Extracting Data From Google Analytics Reports

September 11, 2008. Filed under python 59

A few months ago I was working on a project with the excellent J.D. Hollis, and ended up writing a simple Python script for parsing exported Google Analytics data. That particular project hit some roadblocks, but the script is sufficiently useful that I decided to go ahead and release it under the MIT license.

You can download gareports_reader.py from its GitHub repository, or you can simply download a zip of the project folder.


Sometimes you want to create custom visualizations or run custom calculations that are not provided by the Google Analytics web interface. You already can do that by downloading the data in csv, but the exported csv data set is fairly meager. On the other hand, the xml dataset is exceptionally rich, but figuring out the correct way to parse the xml to extract data can be difficult.

gareports_reader.py handles the parsing and extracting, and lets you manipulate the data in simple Python structures (lists, datetimes, and dictionaries).


First log into Google Analytics. Then select the range of data you want to download.

Selecting a range of dates in Google Analytics.

Then select export, then choose the XML file format.

Exporting data from Google Analytics.

Now go to a folder containing both gareports_reader.py and your exported data file.

wills-macbook:gareports_reader will$ ls

I tend to rename the xml file to something more typable.

mv Analytics_www.lethain.com_20080811-20080910_(DashboardReport).xml lethain.xml

Then fire up a Python interpreter (I think it runs on 2.4, but can't quite remember, and it definitely runs on 2.5).

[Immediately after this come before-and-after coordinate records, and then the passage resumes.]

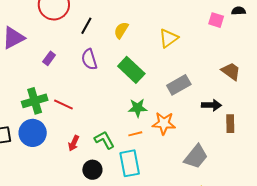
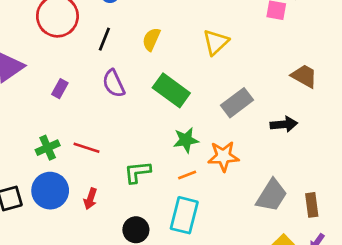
green cross: (35, 101) -> (48, 148), size x0.7
brown rectangle: (230, 124) -> (312, 205), moved
green L-shape: (104, 140) -> (137, 172), moved, turned -60
red arrow: (74, 143) -> (90, 199), moved
cyan rectangle: (130, 163) -> (184, 215), turned 32

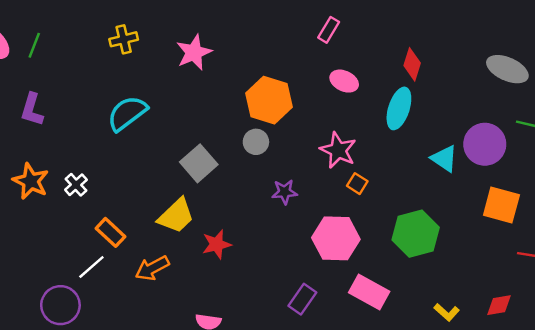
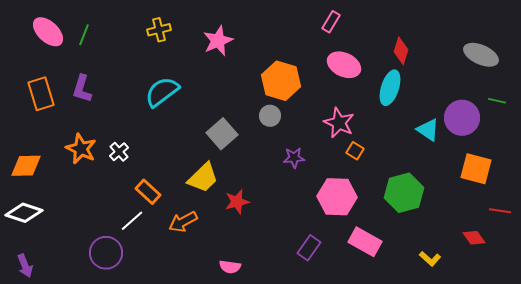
pink ellipse: (344, 81) -> (344, 65), size x1.4
red diamond: (499, 305) -> (474, 238), moved, turned 65

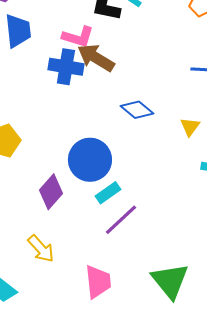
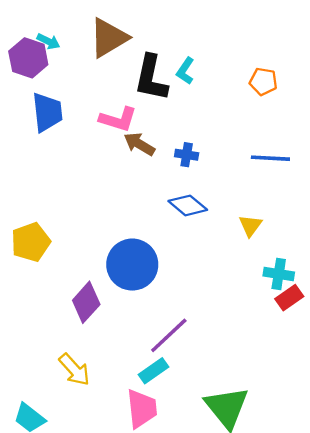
brown arrow: (96, 58) -> (139, 144), size x0.7
blue cross: (66, 67) -> (187, 155), moved, size x0.6
cyan rectangle: (108, 193) -> (154, 371), moved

>>> from gareports_reader import GoogleAnalyticsReportParser
>>> fin = open('lethain.xml','r')
>>> data = GoogleAnalyticsReportParser(fin.read())
>>> fin.close()
>>> dir(data)
['__class__', '__delattr__', '__dict__', '__doc__', '__getattribute__', '__hash__', '__init__', '__module__', '__new__', '__reduce__', '__reduce_ex__', '__repr__', '__setattr__', '__str__', '__weakref__', 'contents', 'dates', 'domain', 'end', 'et', 'known_report_types', 'pageviews', 'parse_dashboard', 'start', 'type']
>>> data.domain
>>> data.start
datetime.datetime(2008, 8, 11, 0, 0)
>>> data.end
datetime.datetime(2008, 9, 10, 0, 0)

So we can see some basic functionality there, but the real stuff is all right there in the dates field. dates is a list of chronologically sorted two-tuples (a datetime and a dictionary) which look like this:

>>> data.dates[0]
(datetime.datetime(2008, 8, 11, 0, 0), {'Search': '237.0', 'Unique': '963.0', 'Pageviews': '1100.0', 'NewVisits': '0.7579365079365079', 'AvgPageviews': '1.4550264550264551', 'Direct': '93.0', 'Visits': '756.0', 'Visitors': '690.0', 'BounceRate': '0.8293650793650794', 'NewVisitors': '0.7579365079365079', 'Referral': '426.0', 'TimeOnSite': '86.744708994709'})

So, we could create a list of pageview for each day by doing this, and then sum the total like this:

>>> pageviews = [ x[1]['Pageviews'] for x in data.dates ]
>>> reduce(lambda a,b: float(a) + float(b), pageviews)

You could calculate the average number of pageviews as well...

>>> total = reduce(lambda a,b: float(a) + float(b), pageviews) 
>>> qty = len(pageviews)
>>> total / qty

Notice that the numbers are all stored as strings, so you'll have to convert them into floats before usage.

Anyway, gareports_reader.py makes the Google Analytics data quite accessible, so you can create the graphs and run the calculations that you're interested in.


At the moment it only handles the Dashboard report (the report from the front page). It would be fairly simple to extend it to handle other reports, but since the front page provides an extremely rich data set (daily values for search, unique, pageviews, newvisits, avgpageviews, direct, visists, visitors, boundrate, newvisitors, referral, and timeonsite), it wasn't necessary for my purposes.

Hope it's helpful, and let me know if there are any questions.